The collapse of distance between Dachau and Munich within a single twenty-four-hour cycle is part of why so many of the men who walked through Dachau that day struggled afterward to find a place to put what they had seen. There was no pause in the orders, no protocol for processing it. The war needed to end. So they moved.

What they were carrying did not move at the same pace as their boots.

The men who walked into Dachau that afternoon learned slowly that the memories did not soften under the weight of years. Many of them spent the decades that followed making sure the record was kept accurately and completely. They understood that to witness creates an obligation.

Marguerite Higgins understood this, too. She had understood it at the train, when she wiped her mouth and refastened her helmet under her chin.

The Herald Tribune ran two front-page stories under Higgins’s byline. The Dachau dispatch was one of them. The headline ran across page one: 33,000 Dachau Captives Freed by 7th Army. The New York Newspaper Women’s Club gave her their prize for the best foreign correspondence of the year. The U.S. Army awarded her a campaign ribbon for her conduct during the surrender, on the recommendation of Brigadier General Linden, the same officer who had grabbed her through the bars of the Jourhaus gate to pull her out of the crush.

In eight weeks at the front, she filed a remarkable string of stories. Sid Olson wrote privately to his editors that Higgins had been “blitzing many tired old daily paper correspondents along the front with a steady trail of scoops.” She would go on to cover the Nuremberg trials, the Berlin blockade, the Korean War, and the Vietnam War. In Korea, after General Walton Walker ordered her out of the country, she appealed directly to General Douglas MacArthur, who reversed the order. In 1951 she received the Pulitzer Prize for International Reporting for her coverage of the Korean War, the first woman to win in that category.

On VE Day, May 8, 1945, she stood on a balcony at Schloss Klessheim near Salzburg and watched American artillery fire flares and tracer rounds into the night sky. According to Conant’s biography, she may have been the only person on that balcony who was not relieved that the fighting was over. From the moment she had come to Europe, she had wanted only one thing, and the one thing was now ending.

What she said about Dachau in the years that followed, again and again, was that it had been one of the most terrible and the most wonderful days of the war.

The liberation of Dachau was an accumulation of moments. A train of dead at the rail siding. A gate opening. A minute and a half of silence, then sixteen languages calling the same question across two hundred yards. A chaplain, finding the old man who had ordained him in Vienna. A rabbi, addressing the Jewish barracks in Yiddish. An American boy patrolling the perimeter, coming face to face with what this war had been. A chaplain blessing the camp toward each of the four cardinal directions of a world that was ending and beginning at the same time.

Among them, a young woman who had dressed that morning to disappear. Her hair hidden under a Russian helmet liner.
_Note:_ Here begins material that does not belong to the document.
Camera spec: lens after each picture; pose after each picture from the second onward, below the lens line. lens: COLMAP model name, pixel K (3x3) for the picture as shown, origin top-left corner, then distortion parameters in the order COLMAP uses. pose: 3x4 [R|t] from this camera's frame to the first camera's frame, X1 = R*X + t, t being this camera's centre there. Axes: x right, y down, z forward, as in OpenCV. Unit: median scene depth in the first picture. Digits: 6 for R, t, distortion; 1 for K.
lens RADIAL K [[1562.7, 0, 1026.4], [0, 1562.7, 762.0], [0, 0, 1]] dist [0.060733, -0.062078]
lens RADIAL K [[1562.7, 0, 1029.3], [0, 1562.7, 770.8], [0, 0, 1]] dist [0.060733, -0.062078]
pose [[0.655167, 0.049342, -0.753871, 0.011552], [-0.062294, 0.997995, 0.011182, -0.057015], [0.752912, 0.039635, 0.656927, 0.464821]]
Her body erased by an enemy’s coat. She had held her breathing shallow past the rifles of the Wehrmacht. She had been sick at the train. She had spoken to the SS in their own tongue. She had walked through a gate she would report to the world as being the first reporter through. She had slept on the shoulder of an autobahn that night because she had stayed too long inside a place she had refused to leave.
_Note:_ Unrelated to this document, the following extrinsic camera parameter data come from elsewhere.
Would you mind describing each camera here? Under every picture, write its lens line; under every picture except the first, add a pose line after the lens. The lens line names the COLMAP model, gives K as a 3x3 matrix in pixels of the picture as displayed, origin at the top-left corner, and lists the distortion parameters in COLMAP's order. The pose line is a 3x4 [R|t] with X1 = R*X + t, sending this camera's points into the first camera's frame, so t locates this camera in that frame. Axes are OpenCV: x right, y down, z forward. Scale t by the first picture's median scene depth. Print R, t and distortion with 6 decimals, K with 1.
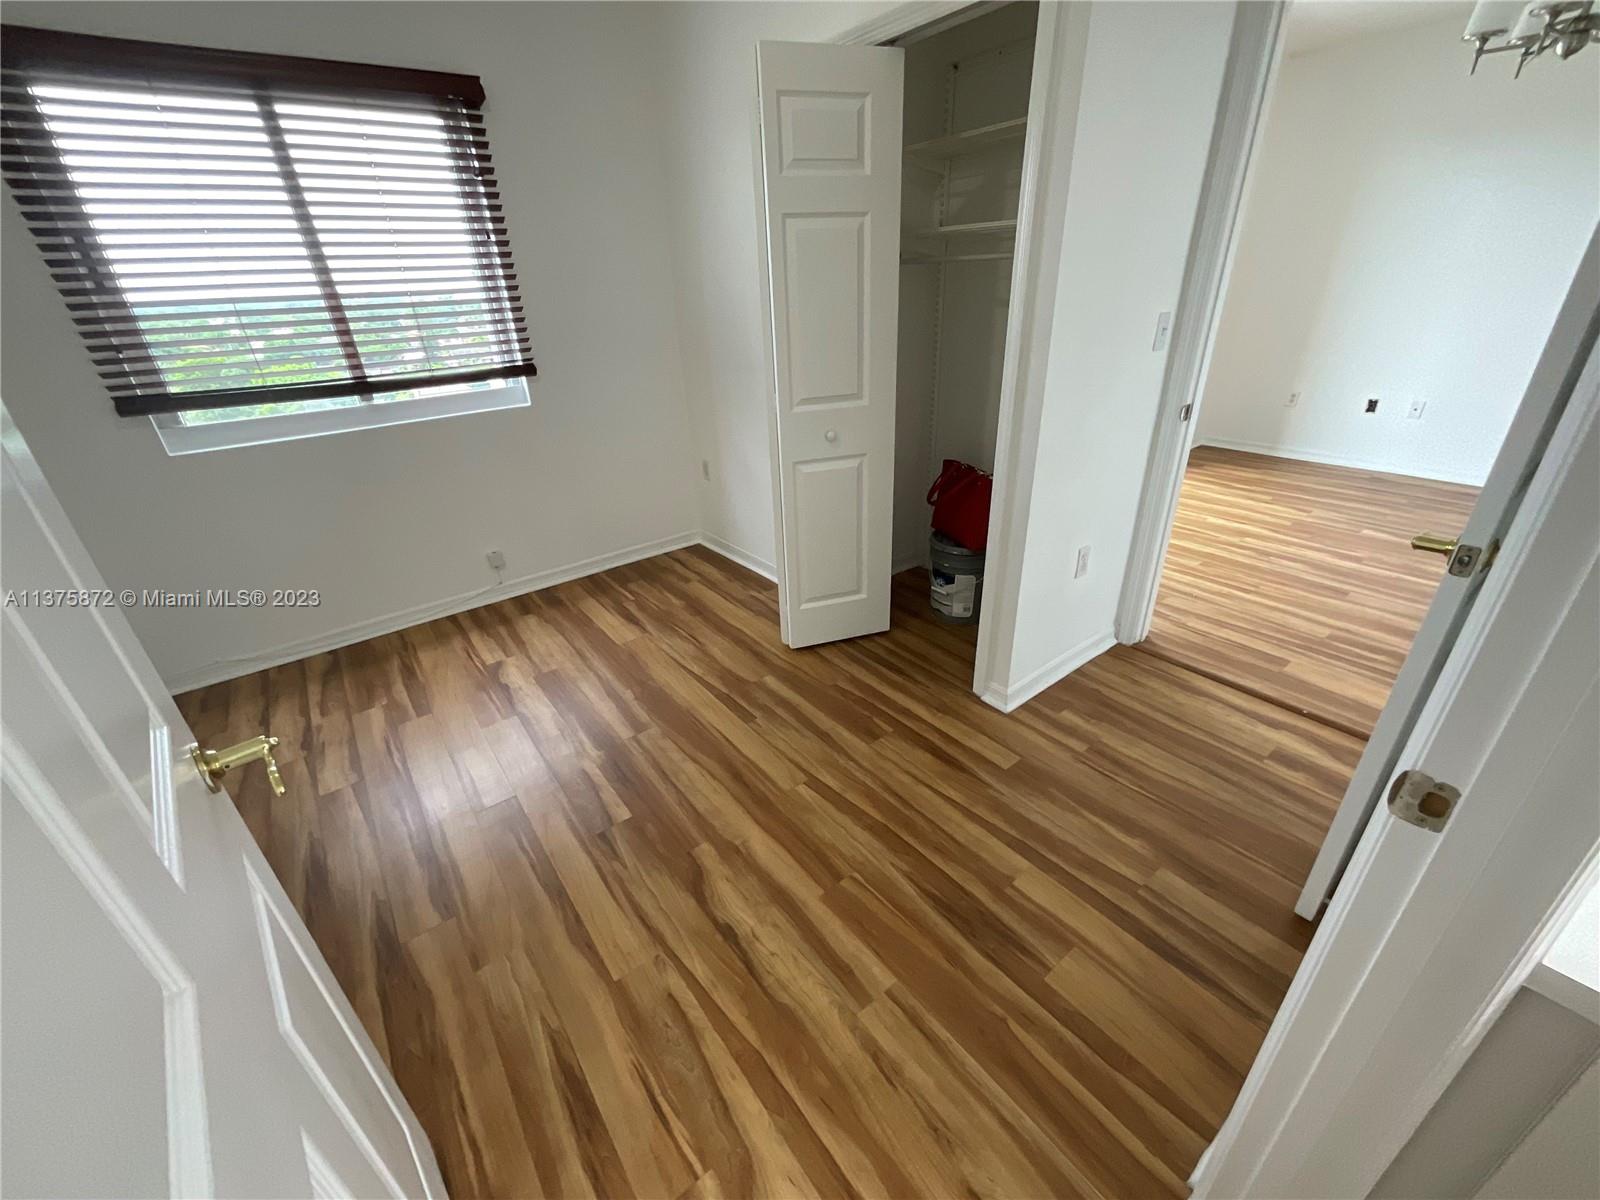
lens RADIAL K [[646.4, 0, 801.5], [0, 646.4, 601.1], [0, 0, 1]] dist [0.001821, 0.000001]
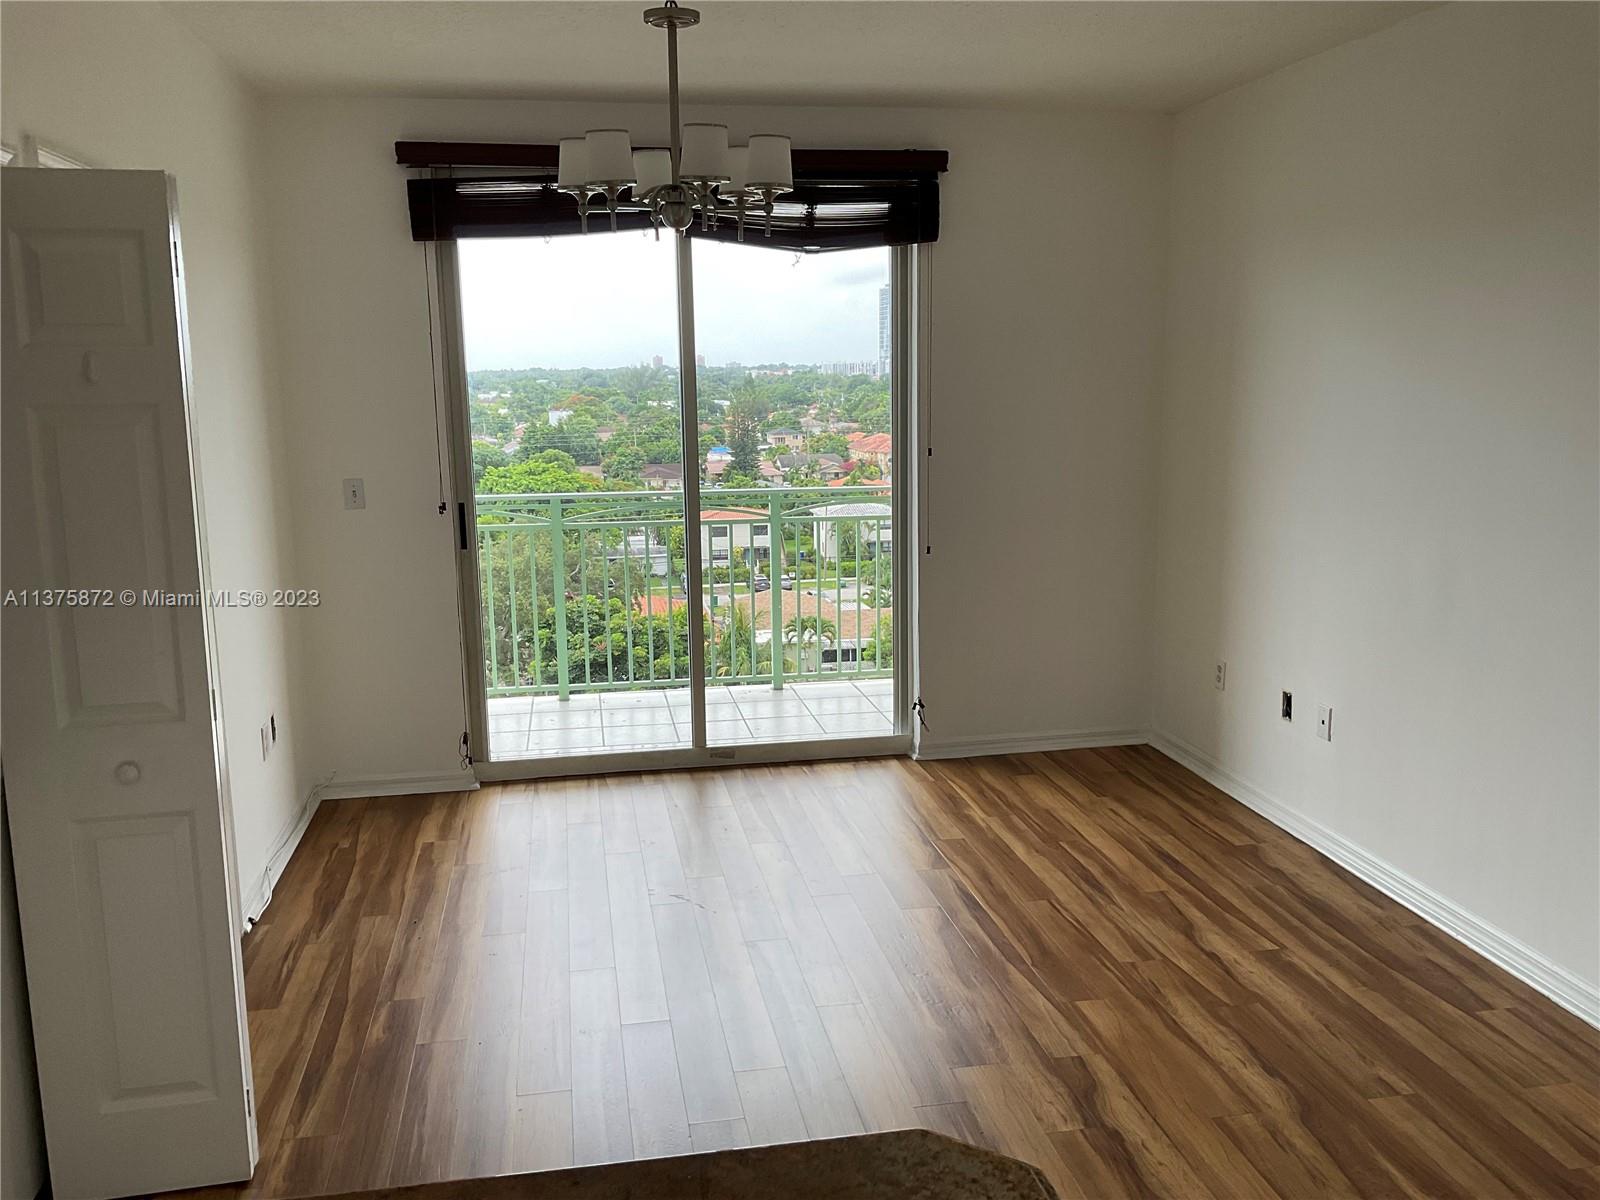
lens RADIAL K [[1320.4, 0, 791.8], [0, 1320.4, 603.5], [0, 0, 1]] dist [0.080173, -0.141111]
pose [[0.888801, 0.108336, -0.445305, 1.290747], [-0.224058, 0.950338, -0.216001, -0.091093], [0.399790, 0.291756, 0.868934, -0.081931]]
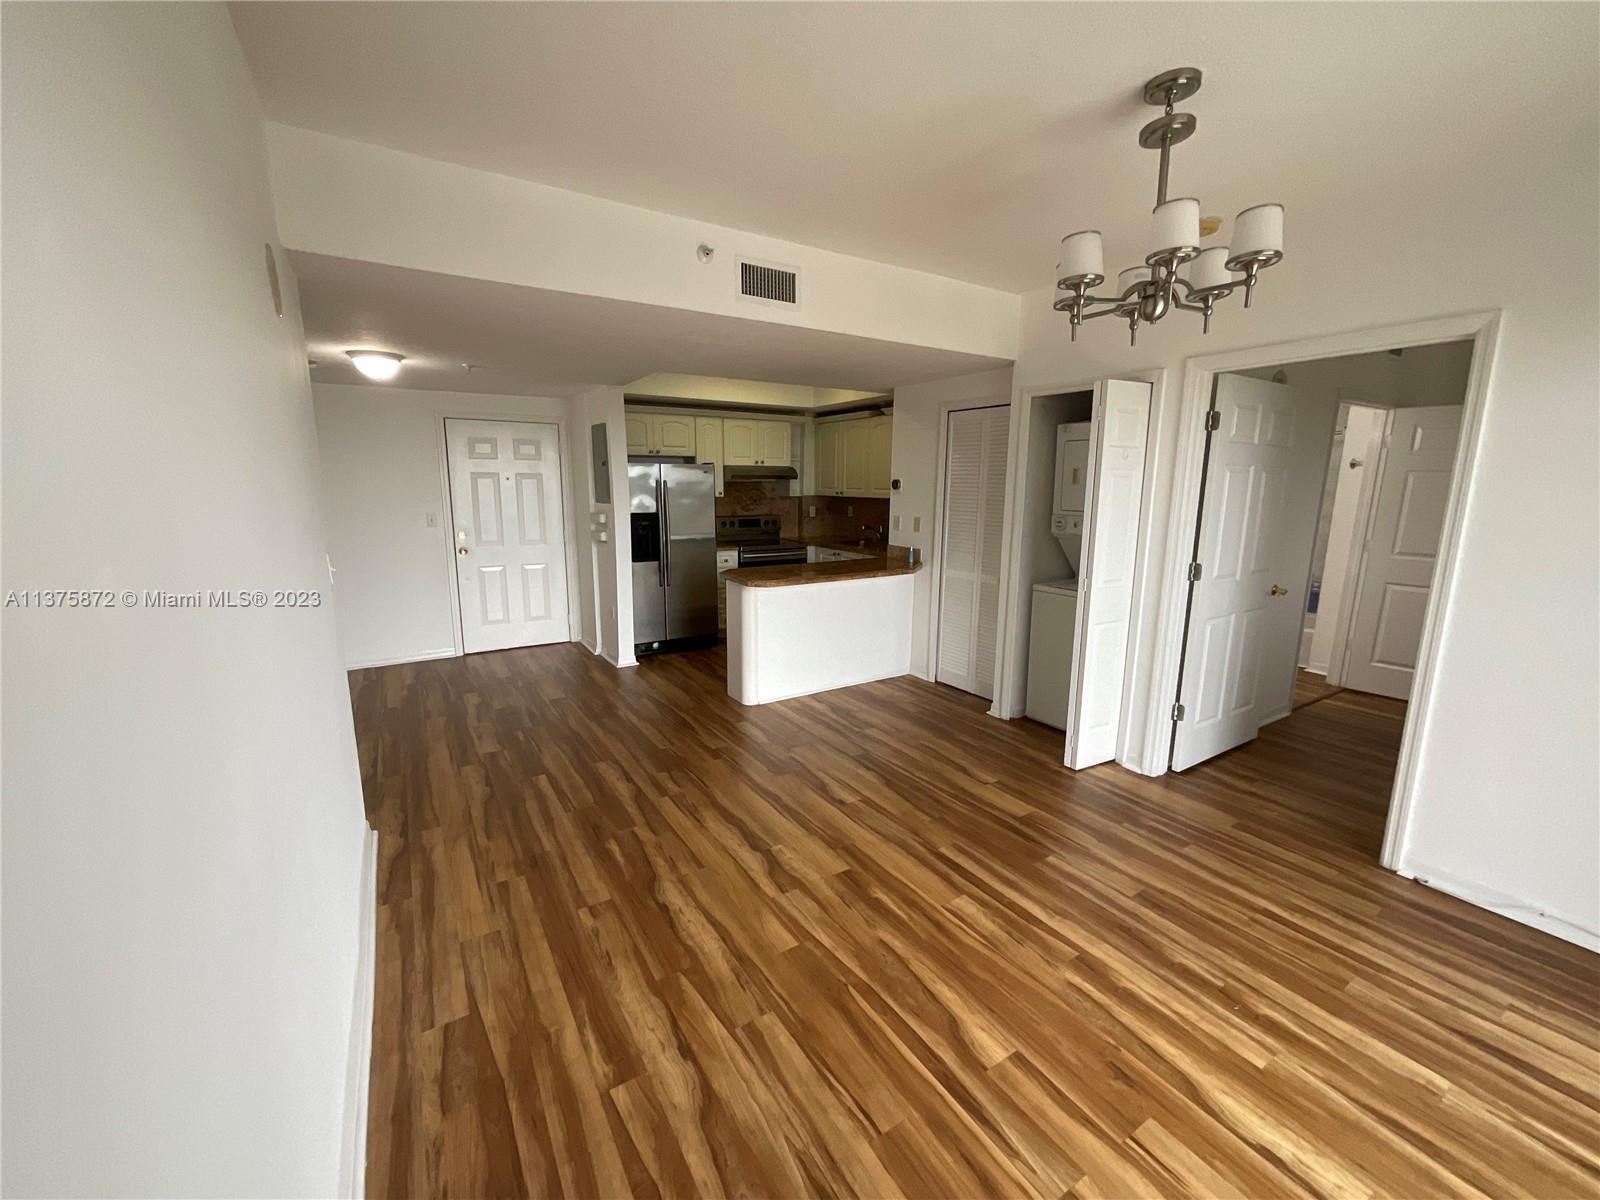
lens RADIAL K [[646.4, 0, 801.5], [0, 646.4, 601.1], [0, 0, 1]] dist [0.001821, 0.000001]
pose [[-0.995534, 0.018366, 0.092603, 1.005261], [0.070301, 0.798908, 0.597331, -0.696554], [-0.063010, 0.601173, -0.796631, 1.235113]]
In the next two days, Lee Miller and Martha Gellhorn would also pass through the gates of Dachau. Higgins was first.

The war was fought by soldiers. The liberation of Dachau was witnessed for the rest of the world by a young correspondent who would not be told to wait outside it.

Three American units converged on Dachau in organized chaos: the 42nd “Rainbow” and the 45th “Thunderbird” Divisions, with elements of the 20th Armored. All had their own experiences. This article is based on the experience of Marguerite Higgins and the 42nd Division, with whom she was temporarily embedded on that day. A full accounting of all units and perspectives involved is beyond the scope of this article.